=== Task goal ===
Extract the stretch of the listing below from its first line through the line containing "Añadir a Favoritos", and reproduce each of those lines without any change.

=== Task data ===
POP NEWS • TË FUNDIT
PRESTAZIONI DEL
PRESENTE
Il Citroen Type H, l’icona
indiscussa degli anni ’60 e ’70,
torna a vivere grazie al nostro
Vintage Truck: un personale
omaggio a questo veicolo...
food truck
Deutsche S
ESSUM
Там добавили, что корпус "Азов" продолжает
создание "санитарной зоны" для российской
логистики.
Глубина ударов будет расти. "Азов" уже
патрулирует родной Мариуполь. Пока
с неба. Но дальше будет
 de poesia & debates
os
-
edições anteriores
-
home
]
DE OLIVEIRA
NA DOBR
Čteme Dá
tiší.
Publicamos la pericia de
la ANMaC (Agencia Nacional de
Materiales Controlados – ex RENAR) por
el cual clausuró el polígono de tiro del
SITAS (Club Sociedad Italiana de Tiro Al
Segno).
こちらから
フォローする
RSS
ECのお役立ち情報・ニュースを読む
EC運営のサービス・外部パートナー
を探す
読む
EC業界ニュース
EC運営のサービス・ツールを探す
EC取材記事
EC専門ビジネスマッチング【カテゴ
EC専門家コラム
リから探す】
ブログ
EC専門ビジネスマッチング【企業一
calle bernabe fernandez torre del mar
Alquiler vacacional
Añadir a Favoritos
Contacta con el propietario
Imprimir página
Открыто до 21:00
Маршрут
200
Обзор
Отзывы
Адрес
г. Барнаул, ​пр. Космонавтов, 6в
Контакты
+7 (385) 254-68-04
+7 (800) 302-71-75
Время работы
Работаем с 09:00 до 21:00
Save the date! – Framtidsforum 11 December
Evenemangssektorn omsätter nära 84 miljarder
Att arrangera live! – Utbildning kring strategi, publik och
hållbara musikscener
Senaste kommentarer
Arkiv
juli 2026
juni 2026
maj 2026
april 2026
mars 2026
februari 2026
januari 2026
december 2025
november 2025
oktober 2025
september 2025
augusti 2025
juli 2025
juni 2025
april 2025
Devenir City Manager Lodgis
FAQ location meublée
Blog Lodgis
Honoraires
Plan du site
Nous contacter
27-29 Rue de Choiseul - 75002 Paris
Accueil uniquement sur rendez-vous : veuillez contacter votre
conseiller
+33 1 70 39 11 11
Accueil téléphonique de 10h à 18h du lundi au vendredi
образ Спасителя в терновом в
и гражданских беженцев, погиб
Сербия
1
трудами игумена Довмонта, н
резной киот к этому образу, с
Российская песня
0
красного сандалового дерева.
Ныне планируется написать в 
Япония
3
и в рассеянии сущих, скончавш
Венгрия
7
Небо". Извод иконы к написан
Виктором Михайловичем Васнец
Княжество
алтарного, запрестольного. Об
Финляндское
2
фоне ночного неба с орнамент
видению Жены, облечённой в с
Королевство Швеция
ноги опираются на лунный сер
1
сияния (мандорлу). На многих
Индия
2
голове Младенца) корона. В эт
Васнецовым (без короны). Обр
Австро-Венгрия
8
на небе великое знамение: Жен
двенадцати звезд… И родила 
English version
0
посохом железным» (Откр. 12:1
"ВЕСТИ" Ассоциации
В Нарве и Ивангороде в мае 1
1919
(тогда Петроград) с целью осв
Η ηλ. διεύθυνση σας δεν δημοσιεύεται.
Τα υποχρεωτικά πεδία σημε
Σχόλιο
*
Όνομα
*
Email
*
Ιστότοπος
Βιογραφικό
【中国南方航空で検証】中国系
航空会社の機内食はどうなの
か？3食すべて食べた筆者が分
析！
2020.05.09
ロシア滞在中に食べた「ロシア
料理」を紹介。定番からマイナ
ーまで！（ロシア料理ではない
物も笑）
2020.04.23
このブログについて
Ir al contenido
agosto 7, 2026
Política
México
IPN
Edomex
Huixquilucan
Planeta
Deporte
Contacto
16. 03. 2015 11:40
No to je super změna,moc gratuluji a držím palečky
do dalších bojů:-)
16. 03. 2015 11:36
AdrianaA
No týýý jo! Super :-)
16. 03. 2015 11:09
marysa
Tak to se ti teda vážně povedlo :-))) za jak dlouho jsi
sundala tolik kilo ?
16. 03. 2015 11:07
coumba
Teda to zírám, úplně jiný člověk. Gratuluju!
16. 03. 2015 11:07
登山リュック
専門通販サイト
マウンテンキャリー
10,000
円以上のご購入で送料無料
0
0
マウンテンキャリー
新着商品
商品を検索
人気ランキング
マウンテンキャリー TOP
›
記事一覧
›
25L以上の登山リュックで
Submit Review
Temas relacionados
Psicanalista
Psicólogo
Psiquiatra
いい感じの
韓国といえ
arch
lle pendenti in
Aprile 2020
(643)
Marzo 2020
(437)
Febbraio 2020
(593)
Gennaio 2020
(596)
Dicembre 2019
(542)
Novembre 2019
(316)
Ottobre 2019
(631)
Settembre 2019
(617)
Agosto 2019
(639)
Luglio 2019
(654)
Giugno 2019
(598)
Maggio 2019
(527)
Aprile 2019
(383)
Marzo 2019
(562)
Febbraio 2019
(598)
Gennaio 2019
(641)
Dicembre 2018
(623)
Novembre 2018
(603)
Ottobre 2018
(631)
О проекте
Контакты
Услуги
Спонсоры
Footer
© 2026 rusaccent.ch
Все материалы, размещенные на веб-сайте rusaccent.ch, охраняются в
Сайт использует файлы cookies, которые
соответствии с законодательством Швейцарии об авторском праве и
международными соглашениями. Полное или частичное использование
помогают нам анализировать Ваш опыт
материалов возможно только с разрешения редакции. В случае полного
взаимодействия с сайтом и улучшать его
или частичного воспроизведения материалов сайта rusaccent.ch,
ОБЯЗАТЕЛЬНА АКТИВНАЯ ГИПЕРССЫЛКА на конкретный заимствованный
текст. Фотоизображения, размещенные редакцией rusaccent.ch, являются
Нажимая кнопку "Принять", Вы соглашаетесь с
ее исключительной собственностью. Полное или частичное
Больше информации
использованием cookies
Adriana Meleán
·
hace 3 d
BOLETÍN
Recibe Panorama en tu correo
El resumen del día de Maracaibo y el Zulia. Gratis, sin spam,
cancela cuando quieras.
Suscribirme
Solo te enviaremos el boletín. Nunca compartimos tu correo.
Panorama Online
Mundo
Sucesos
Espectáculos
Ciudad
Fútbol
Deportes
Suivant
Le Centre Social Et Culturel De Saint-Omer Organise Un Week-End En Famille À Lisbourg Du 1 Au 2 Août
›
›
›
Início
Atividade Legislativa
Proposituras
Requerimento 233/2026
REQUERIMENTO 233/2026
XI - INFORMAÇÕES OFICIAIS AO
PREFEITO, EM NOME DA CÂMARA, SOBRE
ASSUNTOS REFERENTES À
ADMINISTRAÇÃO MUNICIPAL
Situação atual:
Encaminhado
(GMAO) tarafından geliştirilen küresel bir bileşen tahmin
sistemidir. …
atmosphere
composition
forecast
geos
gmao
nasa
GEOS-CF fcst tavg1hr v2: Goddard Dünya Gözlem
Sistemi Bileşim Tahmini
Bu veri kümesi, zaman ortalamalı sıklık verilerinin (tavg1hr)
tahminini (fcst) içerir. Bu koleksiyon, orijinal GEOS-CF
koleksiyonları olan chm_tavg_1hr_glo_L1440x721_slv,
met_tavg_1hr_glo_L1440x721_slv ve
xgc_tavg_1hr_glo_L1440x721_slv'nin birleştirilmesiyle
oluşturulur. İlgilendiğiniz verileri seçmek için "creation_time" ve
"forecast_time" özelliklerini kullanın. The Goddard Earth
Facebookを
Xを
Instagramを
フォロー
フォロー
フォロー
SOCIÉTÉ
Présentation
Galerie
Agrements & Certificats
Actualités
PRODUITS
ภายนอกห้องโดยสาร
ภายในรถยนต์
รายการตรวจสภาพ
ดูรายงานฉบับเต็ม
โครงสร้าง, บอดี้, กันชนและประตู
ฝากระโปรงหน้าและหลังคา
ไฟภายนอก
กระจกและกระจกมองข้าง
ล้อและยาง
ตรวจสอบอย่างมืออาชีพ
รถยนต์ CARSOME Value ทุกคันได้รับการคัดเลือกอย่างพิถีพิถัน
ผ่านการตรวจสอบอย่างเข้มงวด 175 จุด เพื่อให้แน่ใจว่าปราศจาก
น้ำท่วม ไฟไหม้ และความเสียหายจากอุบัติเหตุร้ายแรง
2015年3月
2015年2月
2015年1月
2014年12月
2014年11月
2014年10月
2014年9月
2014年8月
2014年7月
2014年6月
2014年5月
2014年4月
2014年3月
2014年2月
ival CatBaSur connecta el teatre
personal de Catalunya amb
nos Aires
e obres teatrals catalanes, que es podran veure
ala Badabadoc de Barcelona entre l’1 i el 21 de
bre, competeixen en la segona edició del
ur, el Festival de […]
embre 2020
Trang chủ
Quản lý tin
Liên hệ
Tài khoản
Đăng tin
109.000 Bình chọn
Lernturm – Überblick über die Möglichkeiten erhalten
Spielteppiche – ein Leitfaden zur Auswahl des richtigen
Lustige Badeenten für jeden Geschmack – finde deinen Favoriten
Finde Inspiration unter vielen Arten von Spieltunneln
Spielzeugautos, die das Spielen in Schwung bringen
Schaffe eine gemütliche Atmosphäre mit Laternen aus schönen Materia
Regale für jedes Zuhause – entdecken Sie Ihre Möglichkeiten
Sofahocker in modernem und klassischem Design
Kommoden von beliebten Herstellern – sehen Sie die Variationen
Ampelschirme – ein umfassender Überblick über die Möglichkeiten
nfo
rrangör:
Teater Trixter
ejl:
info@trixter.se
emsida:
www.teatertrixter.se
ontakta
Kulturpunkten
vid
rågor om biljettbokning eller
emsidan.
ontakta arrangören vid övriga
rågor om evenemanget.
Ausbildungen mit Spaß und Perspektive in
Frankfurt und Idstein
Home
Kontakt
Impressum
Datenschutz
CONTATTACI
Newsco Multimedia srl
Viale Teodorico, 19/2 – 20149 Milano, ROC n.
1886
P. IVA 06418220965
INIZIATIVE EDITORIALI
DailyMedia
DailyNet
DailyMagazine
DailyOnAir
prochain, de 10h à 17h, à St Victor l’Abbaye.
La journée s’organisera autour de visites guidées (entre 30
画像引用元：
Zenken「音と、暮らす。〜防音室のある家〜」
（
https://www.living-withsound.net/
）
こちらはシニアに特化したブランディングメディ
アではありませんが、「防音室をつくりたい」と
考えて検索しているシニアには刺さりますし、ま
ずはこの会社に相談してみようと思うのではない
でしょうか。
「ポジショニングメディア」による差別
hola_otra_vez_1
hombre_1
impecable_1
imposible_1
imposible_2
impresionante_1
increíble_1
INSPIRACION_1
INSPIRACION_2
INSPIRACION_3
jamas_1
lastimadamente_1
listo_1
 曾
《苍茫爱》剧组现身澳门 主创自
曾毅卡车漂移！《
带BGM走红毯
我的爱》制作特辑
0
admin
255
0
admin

=== Response area ===
POP NEWS • TË FUNDIT
PRESTAZIONI DEL
PRESENTE
Il Citroen Type H, l’icona
indiscussa degli anni ’60 e ’70,
torna a vivere grazie al nostro
Vintage Truck: un personale
omaggio a questo veicolo...
food truck
Deutsche S
ESSUM
Там добавили, что корпус "Азов" продолжает
создание "санитарной зоны" для российской
логистики.
Глубина ударов будет расти. "Азов" уже
патрулирует родной Мариуполь. Пока
с неба. Но дальше будет
 de poesia & debates
os
-
edições anteriores
-
home
]
DE OLIVEIRA
NA DOBR
Čteme Dá
tiší.
Publicamos la pericia de
la ANMaC (Agencia Nacional de
Materiales Controlados – ex RENAR) por
el cual clausuró el polígono de tiro del
SITAS (Club Sociedad Italiana de Tiro Al
Segno).
こちらから
フォローする
RSS
ECのお役立ち情報・ニュースを読む
EC運営のサービス・外部パートナー
を探す
読む
EC業界ニュース
EC運営のサービス・ツールを探す
EC取材記事
EC専門ビジネスマッチング【カテゴ
EC専門家コラム
リから探す】
ブログ
EC専門ビジネスマッチング【企業一
calle bernabe fernandez torre del mar
Alquiler vacacional
Añadir a Favoritos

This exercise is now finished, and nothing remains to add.